Social recovery is NOT for:

  • ❌ Compromised keys (use key rotation instead)
  • ❌ Single device loss when you have others (use device management)
  • ❌ Password reset (use passphrase recovery)

User Guide

Setting Up Social Recovery

Prerequisites:

  • Active ICN identity
  • 2+ trusted contacts with ICN identities
  • Trust relationships established with those contacts

Step 1: Choose Your Trustees

Select people who:

  • Know you well personally
  • Are technically competent enough to use ICN
  • Are reachable through multiple channels (phone, video call, in-person)
  • Are geographically distributed (reduces attack surface)

Recommended: 3-5 trustees with 2-3 threshold (67% majority)

Step 2: Configure Recovery

# Example: 2-of-3 recovery with 24-hour delay
icnctl recovery setup \
  did:icn:alice,did:icn:bob,did:icn:carol \
  --threshold 2 \
  --delay 86400

Parameters:

  • Trustees: Comma-separated list of DIDs
  • Threshold: How many attestations needed (--threshold M)
  • Delay: Fraud protection period in seconds (default: 24 hours)
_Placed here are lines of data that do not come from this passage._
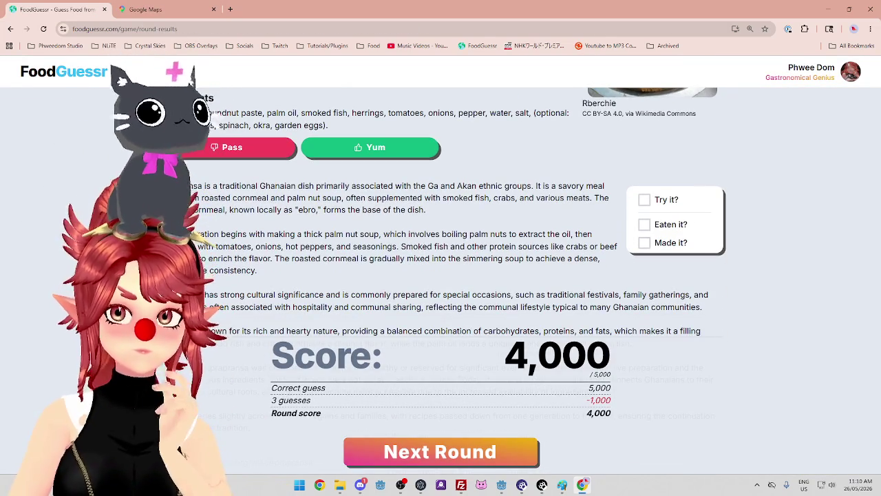
{"action": "mouse_move", "coordinate": [219, 198]}
{"action": "left_mouse_down"}
{"action": "mouse_move", "coordinate": [291, 198]}
{"action": "mouse_move", "coordinate": [291, 186]}
{"action": "mouse_move", "coordinate": [306, 198]}
{"action": "mouse_move", "coordinate": [585, 198]}
{"action": "left_mouse_up"}
{"action": "mouse_move", "coordinate": [185, 209]}
{"action": "left_mouse_down"}
{"action": "mouse_move", "coordinate": [207, 199]}
{"action": "mouse_move", "coordinate": [291, 213]}
{"action": "mouse_move", "coordinate": [420, 210]}
{"action": "left_mouse_up"}
{"action": "left_click", "coordinate": [424, 210]}
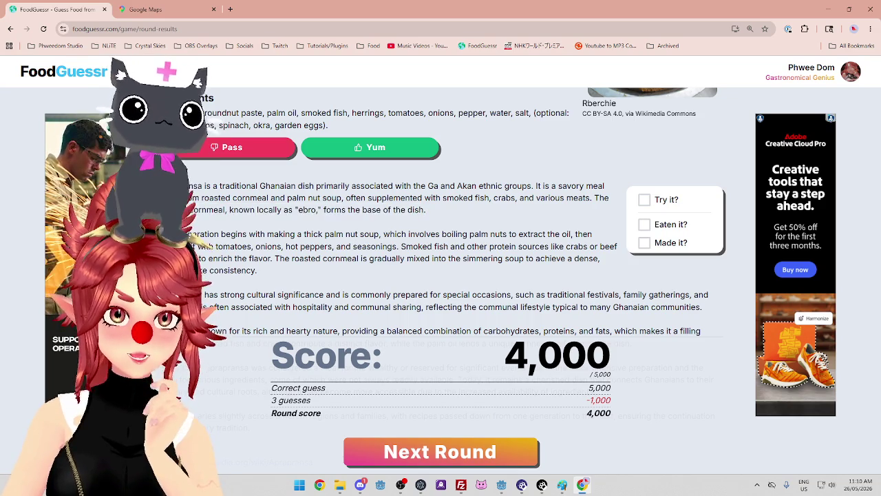
{"action": "left_click_drag", "start_coordinate": [192, 234], "coordinate": [566, 234]}
{"action": "left_click_drag", "start_coordinate": [198, 246], "coordinate": [566, 246]}
{"action": "scroll", "coordinate": [396, 272], "scroll_direction": "down", "scroll_amount": 3}
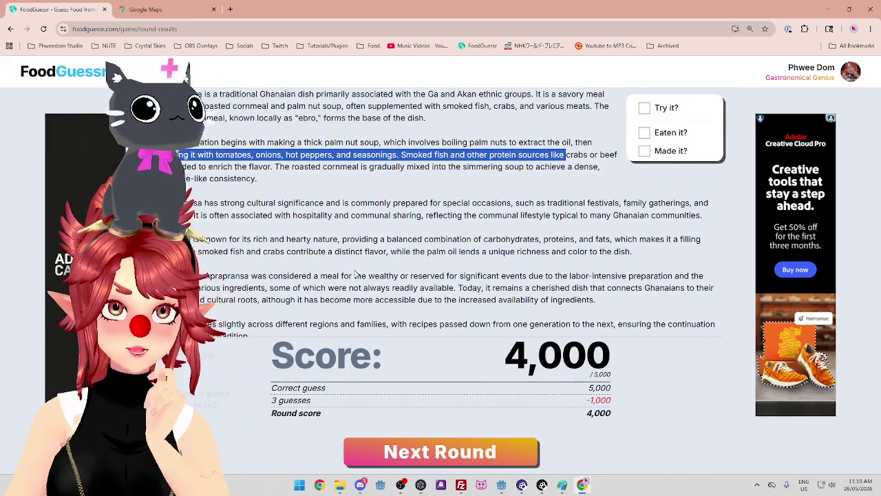
{"action": "scroll", "coordinate": [355, 273], "scroll_direction": "up", "scroll_amount": 3}
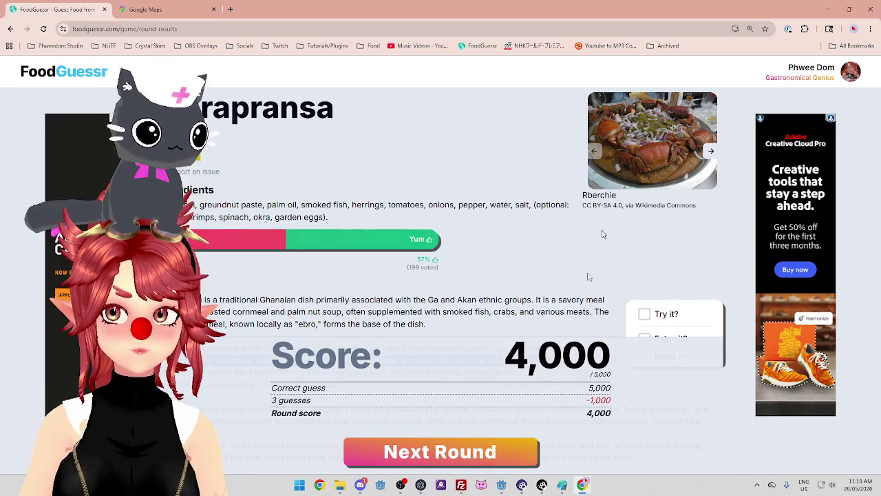
{"action": "left_click", "coordinate": [489, 453]}
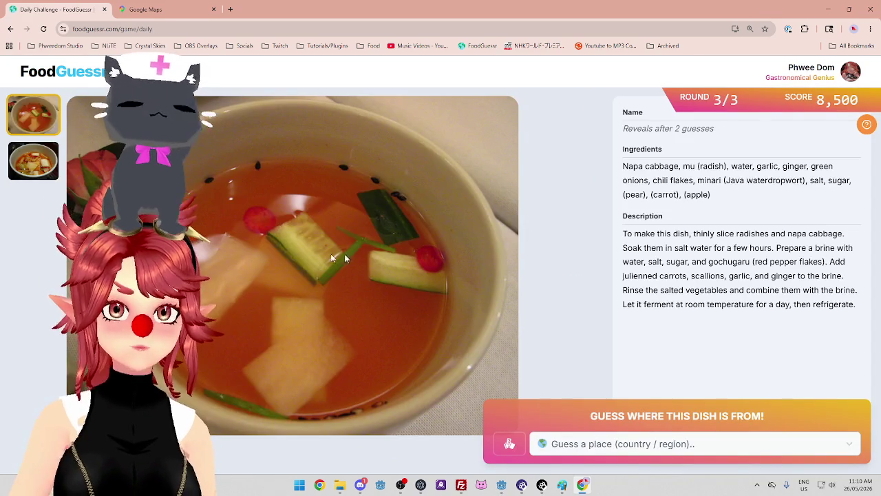
Compare both Nabak-kimchi photos and guess Japan first
{"action": "left_click", "coordinate": [37, 159]}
Step 3: Verify Configuration

icnctl recovery config

Output:

Recovery Configuration:
  Identity: did:icn:yourdid

Trustees (3):
  1. did:icn:alice
  2. did:icn:bob
  3. did:icn:carol

Threshold: 2 of 3
Delay period: 86400 seconds (24 hours)
Method: Social recovery (2-of-3)

Step 4: Inform Your Trustees

Contact each trustee and:

  1. Let them know they're your recovery trustee
  2. Explain how to verify your identity (video call, in-person, etc.)
  3. Share their recovery responsibilities

Initiating Recovery

When you've lost all devices:

Step 1: Create New Identity

On a new device:

# Initialize new ICN identity
icnctl id init

This creates a new DID that will become your recovered identity.

Step 2: Get Your New DID

icnctl id show

Note your new DID (e.g., did:icn:new123...)

Step 3: Contact Trustees

Reach out to your trustees through out-of-band channels (phone, video call, in-person) and provide:

  • Your old DID (the one you lost)
  • Your new DID (from step 2)
  • Proof of your identity (video call, shared secrets, etc.)

Step 4: Initiate Recovery

icnctl recovery initiate did:icn:olduser

This broadcasts a recovery request to the network.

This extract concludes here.